You might have been given a word that made you think correctly or even a phrase that made you change your thinking, it could even be an advice from a mentor or an experience.
Today we would be looking at words of advice from the world’s greatest entrepreneurs as we proceed i would like to remind us that the importance of mentors can not be undermined as mentorship helps save a lot of time and resources because you’re guided by someone that has been there, definitely his or her experience comes as a lifesaver and also an encouragement.
Fortunately, so many successful entrepreneurs are willing to share insights to inspire us.
Below is a collection of the best pieces of business advice that helped shape leaders into who they are.
Get into a market you can be a big fish: Marcus Lemonis, CEO of Camping World, told Business Insider, “The best advice I ever got was very simple: Get into a business where you can be a big fish, not the little fish. Get into a business where you can be a change agent, where you can make a difference.
Keep good company: Tim Ferris, entrepreneur and author of the best-selling book The 4-Hour Workweek, reveals how he got his best life advice from his high school wrestling coach. “You’re the average of the five people you associate with the most. I use this advice always,” said Ferris, “whether it’s choosing startups to invest in, choosing investors, sports teams to join, or people to have dinner with.
Only do what you want to do: I was complaining that I didn’t want to give a talk that I had promised to do. They said to me, with things like talks, you usually get asked to do them a year in advance. The advice was, if you are ever invited to do something six months or more in advance, ask yourself if you would want to do this if it was next week. If it’s no, you should just decline,” said Luis von Ahn, CEO of Duolingo, in an Entrepreneur interview.

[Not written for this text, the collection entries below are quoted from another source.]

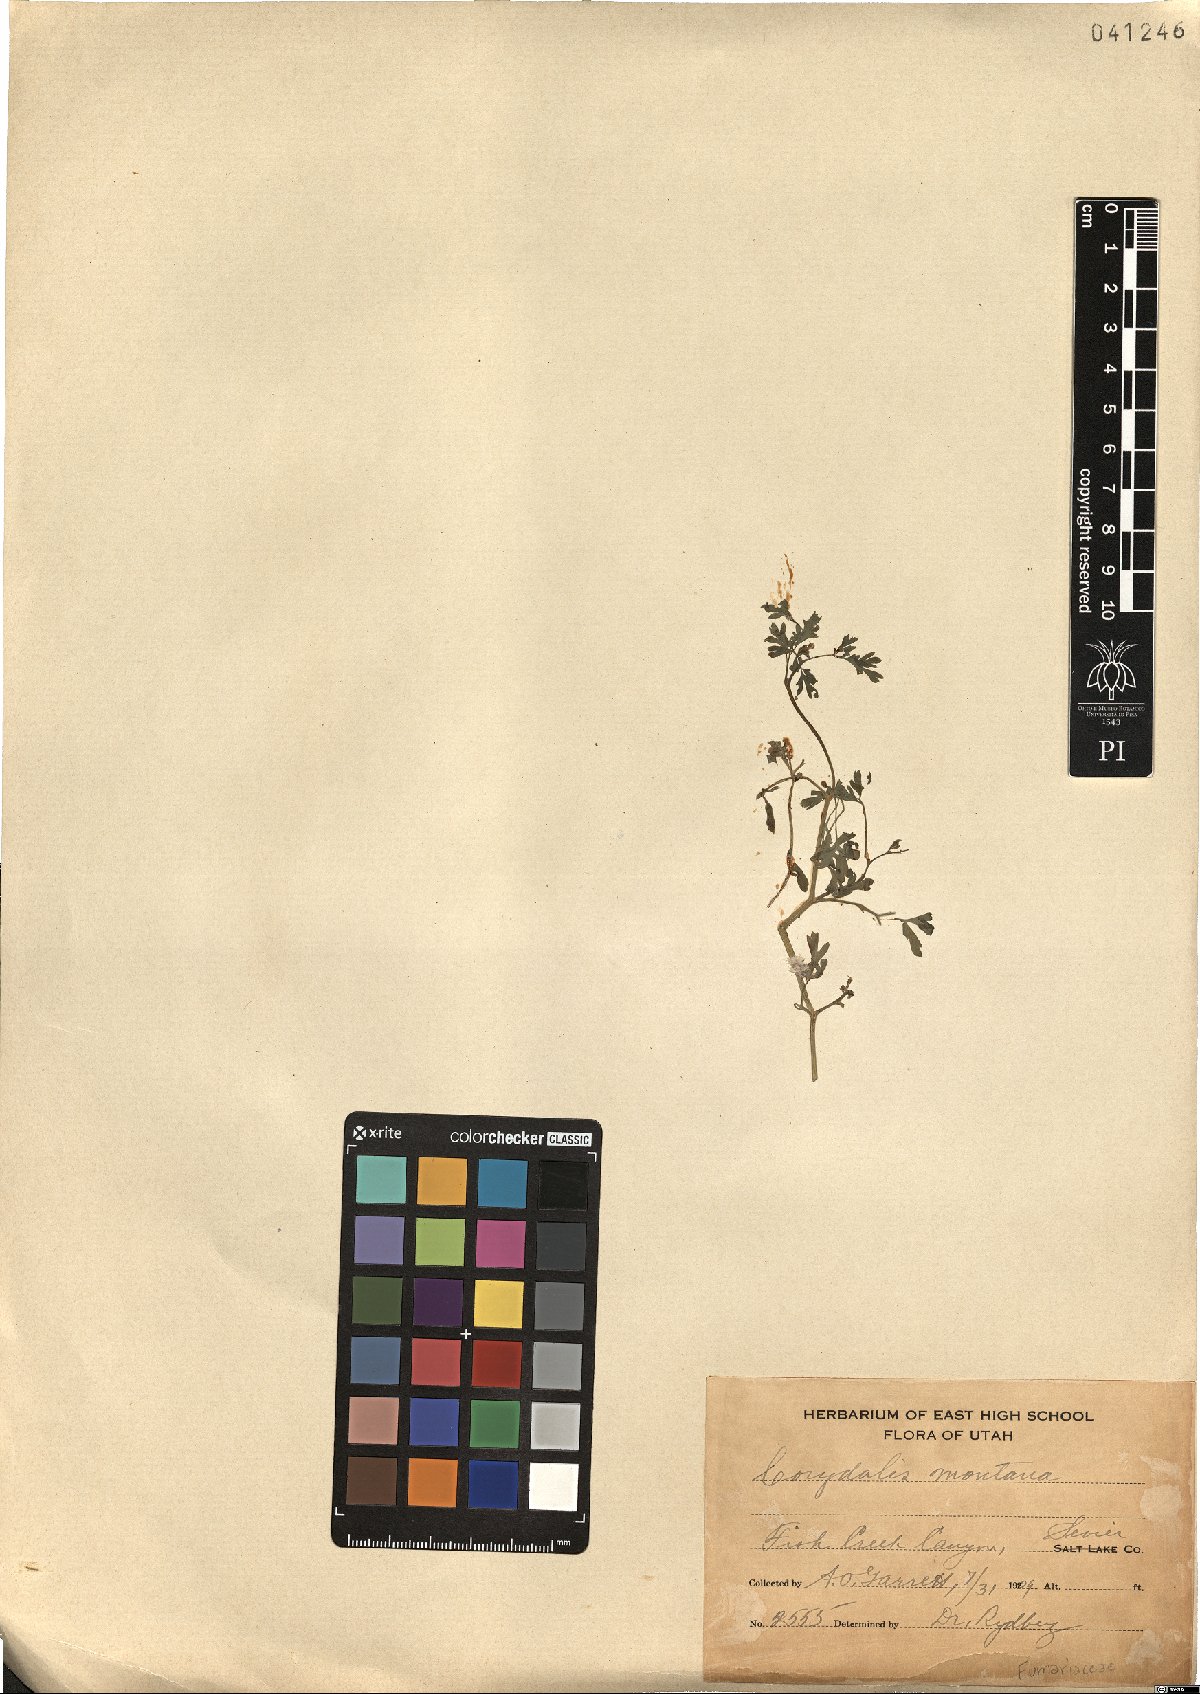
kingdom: Plantae
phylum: Tracheophyta
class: Magnoliopsida
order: Ranunculales
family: Papaveraceae
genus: Corydalis
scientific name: Corydalis curvisiliqua
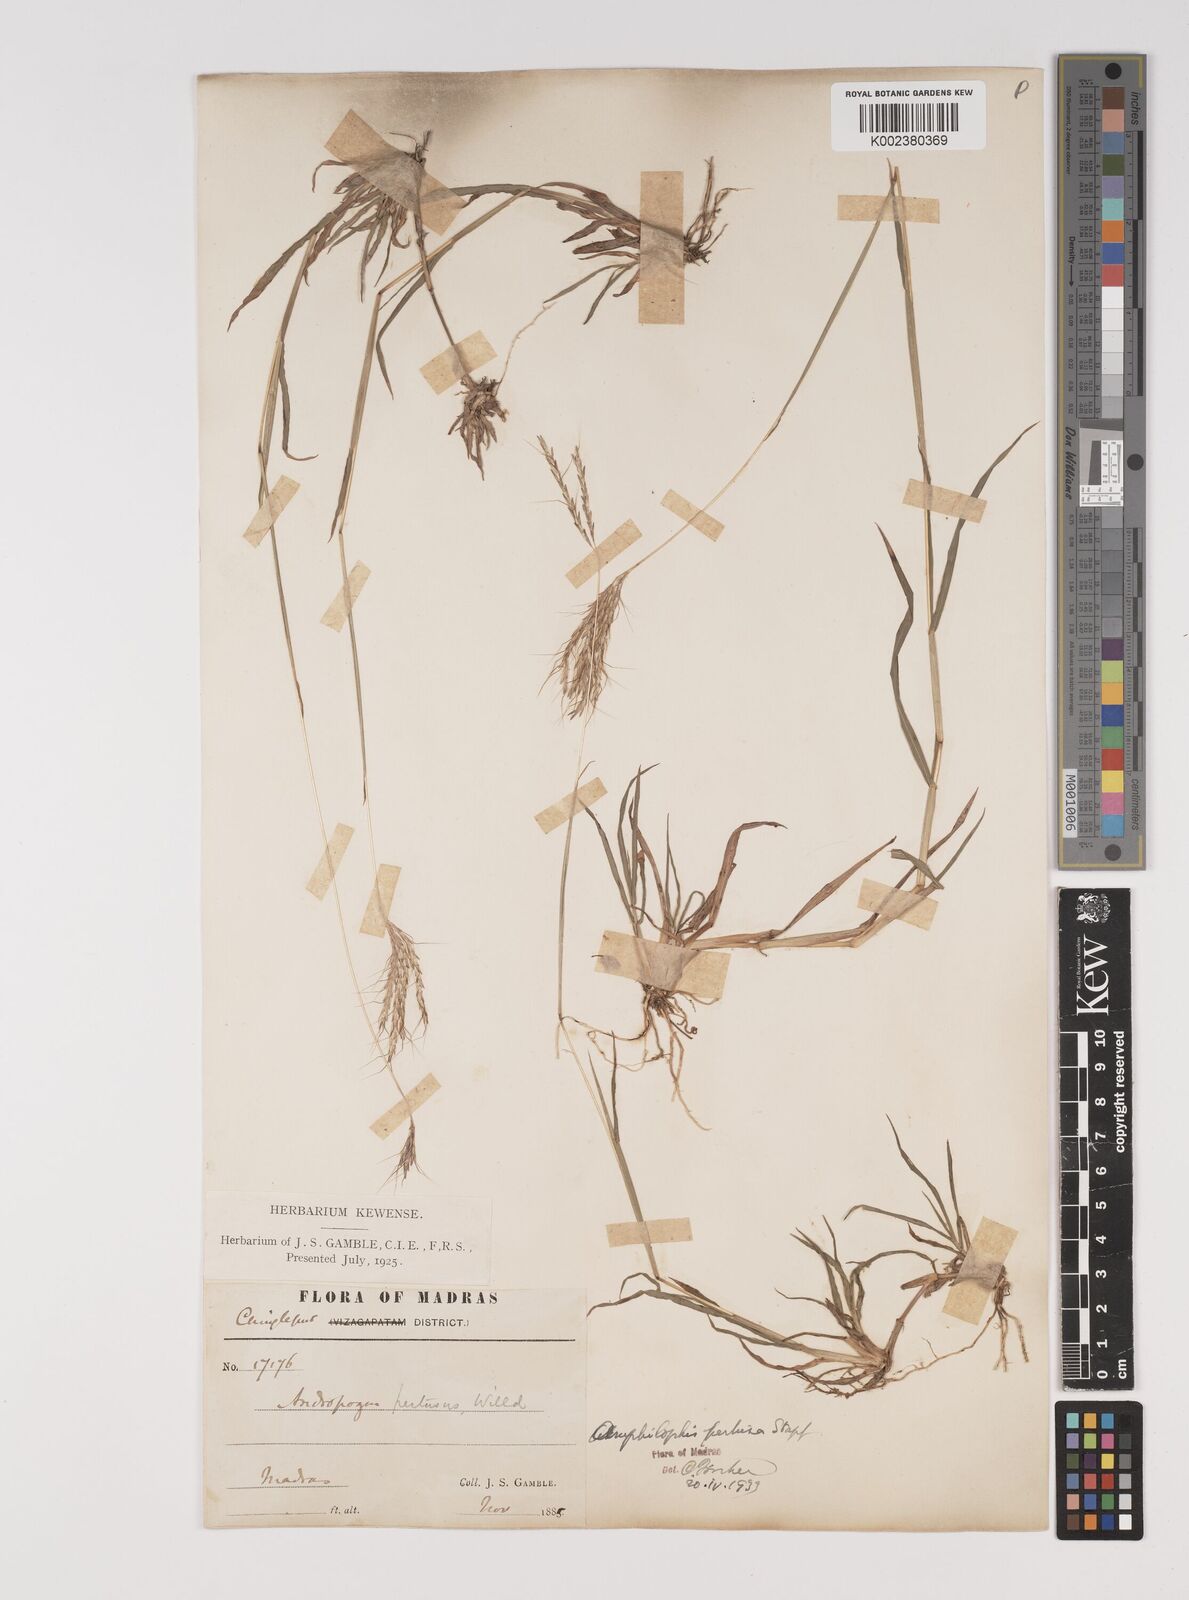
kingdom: Plantae
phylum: Tracheophyta
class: Liliopsida
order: Poales
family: Poaceae
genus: Bothriochloa
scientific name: Bothriochloa pertusa
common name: Pitted beardgrass
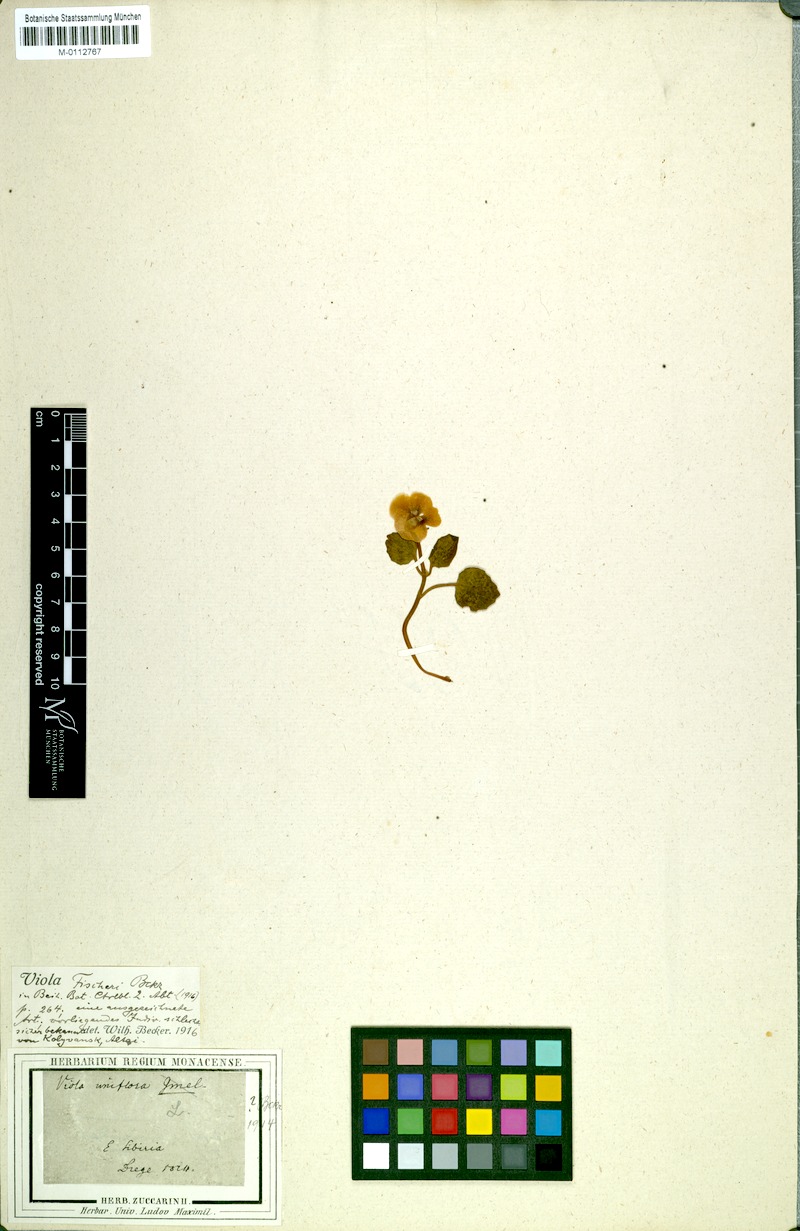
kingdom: Plantae
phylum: Tracheophyta
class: Magnoliopsida
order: Malpighiales
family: Violaceae
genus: Viola
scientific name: Viola fischeri
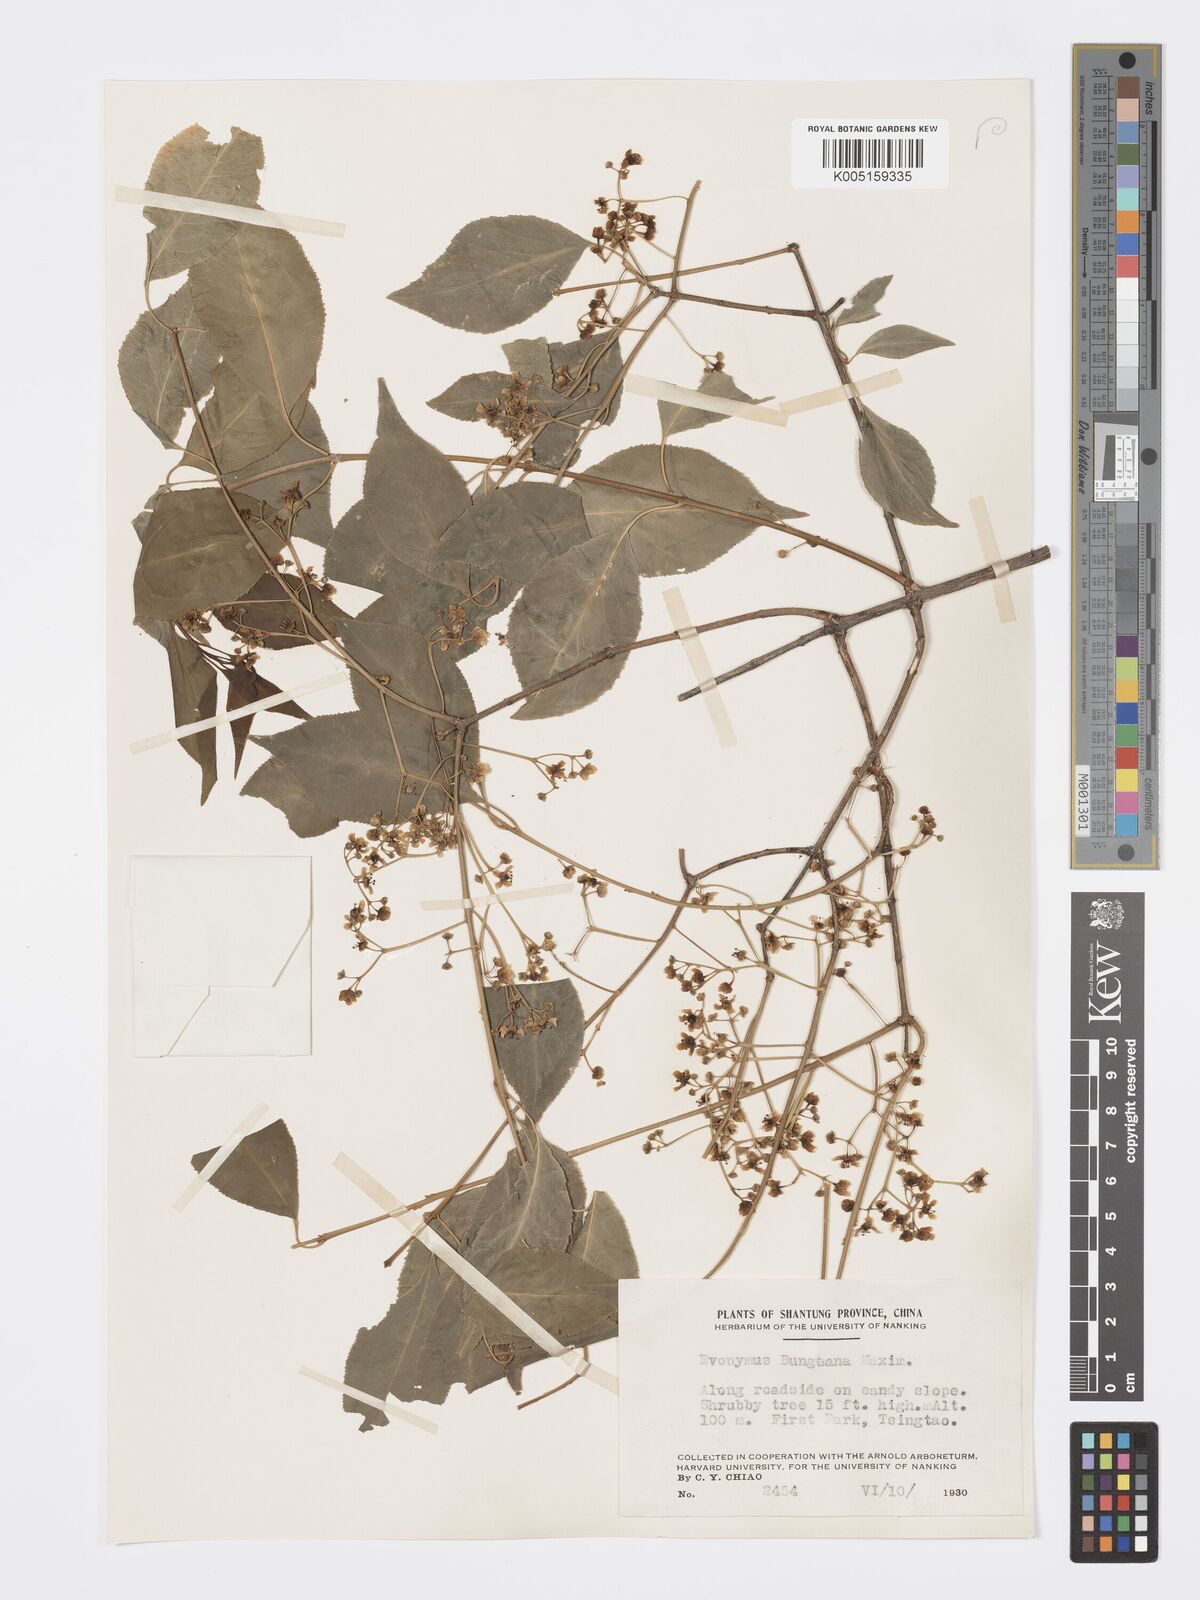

Think Big: Candice Lu, founding partner at OnPrem Solution Partners,told Business Collective about turning to her mom for advice. I once asked my mom how she was able to rise above the fact that she was a minority and a woman to achieve her accomplishments. She told me that it was because she never once thought about the fact that she was a minority or a woman, but that she was just the best doctor there. So basically do not negotiate with yourself, sell yourself short or compromise your approach before you even walk into a room.
Go for the hardstuff: Nav Athwal, founder and CEO of RealtyShares, told Entrepreneur, “Quitting is easy and keeping at it is hard; do the hard things. This has always resonated with me as an entrepreneur. There will be plenty of rough times, but persevering during those times is what makes the difference between a successful entrepreneur and an unsuccessful one.Becoming an entrepreneur is hard and not for the faint of heart. Being a founder is often a lonely job. This can lead to entrepreneurs losing faith in their company’s mission/vision or letting their company’s culture suffer. Don’t let that happen.
Develop your emotional Intelligence: Andrés Gluski, President and CEO of The AES Corporation, revealed to Fortune, “Never make an important decision while you are feeling emotional; either too happy, surprised, or angry. Similarly, never make a big decision until you have talked it over with people you trust who are knowledgeable about the matter. Then, be decisive once you have heard them out.
Get comfortable with being uncomfortable: When you start your own company you have to get used to learning how to do things that you don’t know how to do. You also need to learn how to take risks and be okay with not knowing what the next stage is going to bring,” told Heidi Zak, co-founder and CEO of ThirdLove, to Entrepreneur.
In the age of transparency, honesty, and generosity, even in the form of an apology, generate goodwill.” -Alexander Asseily, founder of Jawbone
If you can offer a free tier that provides a lot of value, it will naturally help your product to spread much more rapidly.” -Melanie Perkins, Co-founder of Canva
Don’t get distracted. Never tell yourself that you need to be the biggest brand in the whole world. Start by working on what you need at the present moment and then what you need to do tomorrow. So, set yourself manageable targets.” -Jas Bagniewski, Co-Founder of Eve Sleep.
Don’t let others convince you that the idea is good when your gut tells you it’s bad.” -Kevin Rose, co-founded Digg.